Results: A total of 200 subjects were enrolled as modified Intent-to-Treat (mITT) group, with 35 participants having an ISR lesion. Primary patency in the ISR cohort was 85.1%, 66.9%, and 53.0% and was similar to those without ISR (81.0%, 67.6%, and 59.3%) at 1, 2, and 3yr respectively. Freedom from amputation through 3 years in the ISR cohort was 97.1% compared with those other lesion types at 98.8%.
Freedom from total occlusion trended lower in subjects with ISR; freedom from total occlusion was 72.3% in ISR subjects compared with 86.4% in those without ISR. Despite this trend, secondary patency was excellent in both groups, with most subjects (87.4% vs 98.1% in the ISR and non-ISR cohort, respectively) maintaining blood flow through 3 years.
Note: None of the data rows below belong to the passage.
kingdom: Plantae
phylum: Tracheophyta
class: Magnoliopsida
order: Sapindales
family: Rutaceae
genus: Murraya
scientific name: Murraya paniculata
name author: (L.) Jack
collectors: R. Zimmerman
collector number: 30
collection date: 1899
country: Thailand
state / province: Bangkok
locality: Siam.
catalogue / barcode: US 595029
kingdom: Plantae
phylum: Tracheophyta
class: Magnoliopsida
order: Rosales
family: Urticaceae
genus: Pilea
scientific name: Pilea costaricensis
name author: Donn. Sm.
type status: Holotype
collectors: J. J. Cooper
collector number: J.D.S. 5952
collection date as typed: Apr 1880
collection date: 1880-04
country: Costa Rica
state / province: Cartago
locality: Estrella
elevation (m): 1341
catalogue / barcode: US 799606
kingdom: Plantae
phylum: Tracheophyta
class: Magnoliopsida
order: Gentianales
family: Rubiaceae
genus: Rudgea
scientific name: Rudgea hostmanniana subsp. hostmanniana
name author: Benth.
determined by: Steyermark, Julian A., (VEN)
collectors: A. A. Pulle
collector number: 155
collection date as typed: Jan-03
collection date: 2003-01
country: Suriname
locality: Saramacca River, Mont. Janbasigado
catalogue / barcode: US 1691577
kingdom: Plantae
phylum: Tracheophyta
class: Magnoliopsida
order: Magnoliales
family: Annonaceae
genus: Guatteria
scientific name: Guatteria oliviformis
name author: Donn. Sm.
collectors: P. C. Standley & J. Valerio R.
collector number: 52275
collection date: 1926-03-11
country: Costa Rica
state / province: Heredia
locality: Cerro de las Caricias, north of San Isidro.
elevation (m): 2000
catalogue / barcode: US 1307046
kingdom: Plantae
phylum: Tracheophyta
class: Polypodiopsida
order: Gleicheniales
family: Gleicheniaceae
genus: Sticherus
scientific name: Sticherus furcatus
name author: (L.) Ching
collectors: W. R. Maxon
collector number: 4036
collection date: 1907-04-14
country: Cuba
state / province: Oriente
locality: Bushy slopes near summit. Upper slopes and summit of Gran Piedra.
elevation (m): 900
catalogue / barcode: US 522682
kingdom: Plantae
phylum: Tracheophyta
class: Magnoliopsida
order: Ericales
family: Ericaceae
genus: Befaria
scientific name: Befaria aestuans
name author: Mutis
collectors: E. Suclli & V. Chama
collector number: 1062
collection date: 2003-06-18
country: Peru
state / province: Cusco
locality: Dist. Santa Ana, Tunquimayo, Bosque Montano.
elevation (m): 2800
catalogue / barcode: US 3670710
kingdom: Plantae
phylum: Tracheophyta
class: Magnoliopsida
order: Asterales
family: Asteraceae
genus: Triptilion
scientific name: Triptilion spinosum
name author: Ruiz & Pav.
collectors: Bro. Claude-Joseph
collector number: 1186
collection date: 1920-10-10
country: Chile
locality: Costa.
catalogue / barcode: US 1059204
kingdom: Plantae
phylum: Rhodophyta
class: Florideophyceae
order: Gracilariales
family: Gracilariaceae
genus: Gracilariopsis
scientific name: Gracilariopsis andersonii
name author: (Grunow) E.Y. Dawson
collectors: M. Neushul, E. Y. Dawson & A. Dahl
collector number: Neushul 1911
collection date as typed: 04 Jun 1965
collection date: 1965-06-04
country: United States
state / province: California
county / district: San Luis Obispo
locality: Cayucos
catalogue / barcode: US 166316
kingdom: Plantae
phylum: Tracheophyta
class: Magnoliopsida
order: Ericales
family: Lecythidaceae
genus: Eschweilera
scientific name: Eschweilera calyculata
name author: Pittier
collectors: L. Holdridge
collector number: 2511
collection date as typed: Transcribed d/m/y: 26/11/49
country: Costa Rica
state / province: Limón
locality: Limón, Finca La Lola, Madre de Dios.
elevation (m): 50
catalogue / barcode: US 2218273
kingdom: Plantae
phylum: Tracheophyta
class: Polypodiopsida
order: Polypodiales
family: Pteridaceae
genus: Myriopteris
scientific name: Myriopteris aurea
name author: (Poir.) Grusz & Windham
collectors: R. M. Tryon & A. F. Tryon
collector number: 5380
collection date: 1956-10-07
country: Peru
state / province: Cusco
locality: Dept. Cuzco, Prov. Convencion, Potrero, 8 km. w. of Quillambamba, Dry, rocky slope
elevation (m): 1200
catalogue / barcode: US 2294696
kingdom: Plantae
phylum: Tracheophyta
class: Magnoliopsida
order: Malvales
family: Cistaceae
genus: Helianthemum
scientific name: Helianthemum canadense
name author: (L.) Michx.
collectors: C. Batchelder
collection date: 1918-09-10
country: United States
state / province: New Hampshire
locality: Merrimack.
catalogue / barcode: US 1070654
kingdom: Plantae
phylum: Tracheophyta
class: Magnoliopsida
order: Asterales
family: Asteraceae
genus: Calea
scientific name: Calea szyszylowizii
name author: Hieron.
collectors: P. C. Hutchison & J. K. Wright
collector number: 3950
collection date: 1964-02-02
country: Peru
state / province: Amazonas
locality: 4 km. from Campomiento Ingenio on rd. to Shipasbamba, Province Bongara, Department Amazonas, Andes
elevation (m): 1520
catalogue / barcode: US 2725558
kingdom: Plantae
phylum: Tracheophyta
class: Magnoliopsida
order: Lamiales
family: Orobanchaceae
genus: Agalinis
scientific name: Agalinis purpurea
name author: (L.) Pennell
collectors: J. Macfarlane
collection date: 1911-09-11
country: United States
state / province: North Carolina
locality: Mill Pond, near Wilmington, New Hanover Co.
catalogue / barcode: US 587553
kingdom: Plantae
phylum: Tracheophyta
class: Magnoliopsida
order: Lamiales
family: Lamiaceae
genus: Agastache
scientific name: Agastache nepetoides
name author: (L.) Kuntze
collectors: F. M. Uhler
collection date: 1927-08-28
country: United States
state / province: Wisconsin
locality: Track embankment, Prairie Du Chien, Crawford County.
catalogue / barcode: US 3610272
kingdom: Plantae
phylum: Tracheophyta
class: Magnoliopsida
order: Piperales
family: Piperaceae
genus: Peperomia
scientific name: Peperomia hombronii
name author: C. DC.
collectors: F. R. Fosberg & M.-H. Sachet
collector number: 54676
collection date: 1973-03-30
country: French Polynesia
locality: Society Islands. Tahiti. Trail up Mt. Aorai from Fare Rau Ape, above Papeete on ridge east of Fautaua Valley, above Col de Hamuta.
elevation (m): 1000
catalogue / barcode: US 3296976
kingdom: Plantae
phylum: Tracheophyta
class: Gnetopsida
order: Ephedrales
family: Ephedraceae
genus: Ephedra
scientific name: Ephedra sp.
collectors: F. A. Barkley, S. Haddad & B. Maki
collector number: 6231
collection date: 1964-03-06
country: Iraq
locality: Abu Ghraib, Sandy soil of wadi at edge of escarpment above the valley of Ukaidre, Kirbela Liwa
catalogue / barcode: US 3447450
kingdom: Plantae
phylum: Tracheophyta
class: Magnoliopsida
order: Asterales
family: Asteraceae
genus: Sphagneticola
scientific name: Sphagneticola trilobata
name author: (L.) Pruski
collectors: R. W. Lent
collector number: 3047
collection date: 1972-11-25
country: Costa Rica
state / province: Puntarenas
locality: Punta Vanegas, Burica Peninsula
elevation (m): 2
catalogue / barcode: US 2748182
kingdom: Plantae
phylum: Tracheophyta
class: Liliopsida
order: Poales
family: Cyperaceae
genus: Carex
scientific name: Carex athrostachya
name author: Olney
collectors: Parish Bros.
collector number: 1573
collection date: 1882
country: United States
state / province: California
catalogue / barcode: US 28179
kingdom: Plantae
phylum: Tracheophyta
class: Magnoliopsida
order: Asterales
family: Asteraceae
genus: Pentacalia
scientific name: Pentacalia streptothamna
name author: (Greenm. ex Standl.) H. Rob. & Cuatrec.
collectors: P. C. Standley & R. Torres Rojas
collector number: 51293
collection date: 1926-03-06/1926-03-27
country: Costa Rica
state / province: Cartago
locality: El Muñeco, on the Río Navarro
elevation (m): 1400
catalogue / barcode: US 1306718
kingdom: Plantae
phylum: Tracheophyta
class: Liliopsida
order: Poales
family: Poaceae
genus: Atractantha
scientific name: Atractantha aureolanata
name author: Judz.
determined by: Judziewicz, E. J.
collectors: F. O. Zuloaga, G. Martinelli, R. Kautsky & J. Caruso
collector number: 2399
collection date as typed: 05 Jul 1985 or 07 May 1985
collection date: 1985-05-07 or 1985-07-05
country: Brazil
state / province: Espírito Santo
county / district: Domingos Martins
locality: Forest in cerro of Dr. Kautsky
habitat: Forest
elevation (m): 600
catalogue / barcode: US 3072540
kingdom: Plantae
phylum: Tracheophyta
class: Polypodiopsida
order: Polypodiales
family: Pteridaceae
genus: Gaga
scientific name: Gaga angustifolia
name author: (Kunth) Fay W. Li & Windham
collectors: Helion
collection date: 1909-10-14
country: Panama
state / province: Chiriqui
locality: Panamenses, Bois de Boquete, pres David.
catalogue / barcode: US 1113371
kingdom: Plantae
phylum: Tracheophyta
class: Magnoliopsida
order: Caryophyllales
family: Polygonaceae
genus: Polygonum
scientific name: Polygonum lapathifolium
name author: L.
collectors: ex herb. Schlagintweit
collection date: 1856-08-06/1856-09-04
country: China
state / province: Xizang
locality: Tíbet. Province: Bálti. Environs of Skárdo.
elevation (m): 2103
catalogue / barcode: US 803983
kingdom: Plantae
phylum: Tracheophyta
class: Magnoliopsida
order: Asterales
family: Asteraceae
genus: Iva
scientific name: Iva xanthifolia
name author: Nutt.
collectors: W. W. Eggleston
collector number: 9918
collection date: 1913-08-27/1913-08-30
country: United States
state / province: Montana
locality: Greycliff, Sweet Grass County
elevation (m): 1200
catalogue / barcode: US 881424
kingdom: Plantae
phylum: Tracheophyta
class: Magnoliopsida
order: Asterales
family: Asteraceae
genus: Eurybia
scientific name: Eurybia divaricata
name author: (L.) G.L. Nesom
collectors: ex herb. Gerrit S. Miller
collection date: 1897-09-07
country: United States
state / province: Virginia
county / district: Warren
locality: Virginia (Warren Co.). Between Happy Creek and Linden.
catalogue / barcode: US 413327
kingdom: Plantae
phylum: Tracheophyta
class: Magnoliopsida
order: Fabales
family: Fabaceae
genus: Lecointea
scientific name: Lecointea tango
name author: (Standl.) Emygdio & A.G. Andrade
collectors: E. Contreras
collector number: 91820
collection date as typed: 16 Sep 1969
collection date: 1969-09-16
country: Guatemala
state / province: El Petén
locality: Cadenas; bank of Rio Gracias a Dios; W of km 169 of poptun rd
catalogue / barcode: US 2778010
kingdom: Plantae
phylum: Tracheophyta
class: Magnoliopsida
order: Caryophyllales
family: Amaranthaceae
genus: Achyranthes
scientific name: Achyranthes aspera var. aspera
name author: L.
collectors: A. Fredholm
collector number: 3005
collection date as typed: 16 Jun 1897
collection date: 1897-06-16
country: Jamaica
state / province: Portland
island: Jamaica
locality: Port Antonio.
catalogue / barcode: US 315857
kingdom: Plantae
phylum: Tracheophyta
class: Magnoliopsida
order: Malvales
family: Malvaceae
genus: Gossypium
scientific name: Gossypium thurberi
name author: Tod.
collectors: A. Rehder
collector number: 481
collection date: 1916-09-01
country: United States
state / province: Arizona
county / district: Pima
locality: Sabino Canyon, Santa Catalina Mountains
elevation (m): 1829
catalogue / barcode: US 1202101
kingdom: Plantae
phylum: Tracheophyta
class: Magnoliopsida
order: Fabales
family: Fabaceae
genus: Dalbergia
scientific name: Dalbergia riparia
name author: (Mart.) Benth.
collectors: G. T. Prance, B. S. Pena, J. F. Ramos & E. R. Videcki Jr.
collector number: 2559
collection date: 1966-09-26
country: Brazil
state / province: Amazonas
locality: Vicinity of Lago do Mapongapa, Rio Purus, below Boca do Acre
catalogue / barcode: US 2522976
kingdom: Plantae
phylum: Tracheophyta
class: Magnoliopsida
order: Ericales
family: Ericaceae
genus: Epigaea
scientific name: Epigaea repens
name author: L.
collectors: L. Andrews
Conclusions: Patients with ISR were treated in the DETOUR2 IDE study successfully, with comparable outcomes to non-ISR subjects. The ISR cohort was more likely to develop total occlusion, which were managed through re-intervention. Routine surveillance, as recommended for all patients receiving endovascular reinterventions, may be particularly helpful for patients with initial ISR to ensure long-term patency.